José Manuel Otero Lastres el

En La Voz de Galicia de hoy, se publica un espléndido reportaje, con el título “Un sistema que regala vidas”, sobre los trasplantes y donaciones en dicha Comunidad Autónoma. Y en él se señala que el Hospital de La Coruña está entre los de mayor actividad de España, que en 2016 se han hecho en Galicia un total de 7.245 trasplantes (el 7,5% de todos los realizados en España) y que la tasa de donaciones si bien asciende a 39,1 donantes por millón de habitantes, la media española está en el 43,4.

Dicho con otras palabras, Galicia es pionera en trasplantes, pero sigue rezagada en el número de donaciones. Lo primero no es extraño.
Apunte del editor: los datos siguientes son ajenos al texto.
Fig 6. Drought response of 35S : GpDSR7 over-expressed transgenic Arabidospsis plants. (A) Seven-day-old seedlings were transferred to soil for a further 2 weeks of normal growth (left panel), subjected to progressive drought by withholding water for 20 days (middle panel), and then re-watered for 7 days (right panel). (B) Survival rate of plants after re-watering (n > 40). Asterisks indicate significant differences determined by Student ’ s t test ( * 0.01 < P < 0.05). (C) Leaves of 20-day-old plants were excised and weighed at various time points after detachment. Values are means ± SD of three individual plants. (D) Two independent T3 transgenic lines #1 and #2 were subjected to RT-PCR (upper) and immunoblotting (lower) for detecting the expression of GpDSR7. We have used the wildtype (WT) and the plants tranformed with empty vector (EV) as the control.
Gracias, sin duda, a excelentes equipo de profesionales, coordinados seguramente por una gran figura (lamento no saber si es así y, de haberlo sido, quién fue) los gallegos tienen hoy por hoy –como se dice en el citado reportaje- “el doble de posibilidades de ser trasplantados que el resto de los españoles”. Lo segundo, en cambio, necesita alguna explicación si tenemos en cuenta que los gallegos somos muy solidarios y generosos.

Todo parece indicar que la reticencia por parte de algunas familias de los posibles donantes de órganos se debe en gran medida a una cuestión cultural que tiene que ver con la especial relación que tiene el gallego con la muerte.
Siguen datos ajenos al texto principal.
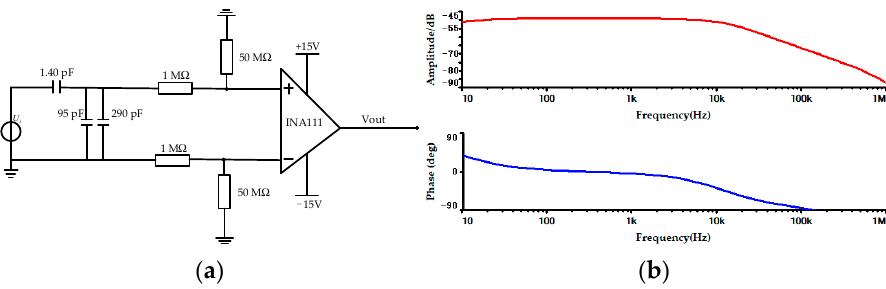
Figure 14. Measurement system equivalent model: ( a ) sensor measurement system equivalent circuit; ( b ) frequency response curve. Table 2. Low voltage performance test input/output voltage and ratio error calculation results.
Sea de esto lo que fuere, lo cierto es que, hasta hace pocos años, la muerte significaba, en lo que se refiere a nuestro cuerpo, un punto final: su destino era la sepultura, y tras el entierro quedaba en los familiares y amigos el recuerdo del finado y el sentimiento de dolor por su pérdida. Hoy gracias a la técnica del trasplante de órganos, la medicina moderna ha tendido un puente que permite transitar desde una muerte anunciada hacia una prolongación de la vida. Por eso, hay muy pocas acciones que puedan producir efectos tan beneficiosos y satisfactorios como la de donar nuestros órganos. Y no solo para sus receptores, sino también para los propios donantes.

Es evidente que quien recibe, mediante su trasplante, un órgano ajeno obtiene el indiscutible beneficio de tener un nuevo órgano que, tras sustituir al dañado, hace que vuelva a tener salud. Y sin salirnos del círculo del propio trasplantado, los efectos favorables del trasplante se dejan sentir también sobre todos sus familiares y amigos, los cuales, por encima de cualquier otra cosa, vuelven a gozar de la nueva vida que se abre para aquél.

Pero con ser numerosos y muy evidentes los provechos que supone el trasplante para el enfermo, no son menores –aunque suelen ser  menos evidentes- los que produce el hecho originario que lo hace posible, a saber: la donación de los órganos. Aunque pueda haber otros, dos son los principales efectos que produce, a mi juicio, la donación de los órganos.

El primero es el sentimiento, anteriormente esbozado, de la enorme satisfacción que debe producir convertir el punto final que significa la muerte del donante en el punto y seguido que supone el trasplante del órgano en la vida del receptor. Con la delicadeza que exige tratar toda cuestión relacionada con la muerte, la donación de los órganos supone un cambio radical de su destino: se sustituye su destrucción más o menos próxima –según se trate de incineración o enterramiento- por su implantación en unas vidas languidecientes que con ellos dejarán de serlo. El segundo beneficio –relacionado estrechamente con el anterior- es la gran alegría que proporciona la donación a todos los que quieren al trasplantado por las nuevas perspectivas que se abren en su vida.

Y es que donar los órganos, si se piensa bien, no cuesta nada. Es verdad que todavía existen ciertos prejuicios contra la donación derivados de una creencia ancestral de que el único destino de nuestro cuerpo era la sepultara. Pero son tan relevantes los beneficios de los trasplantes, que no deberíamos desaprovechar la oportunidad que nos ofrece la medicina moderna de hacer con nuestro cuerpo un último acto de generosidad.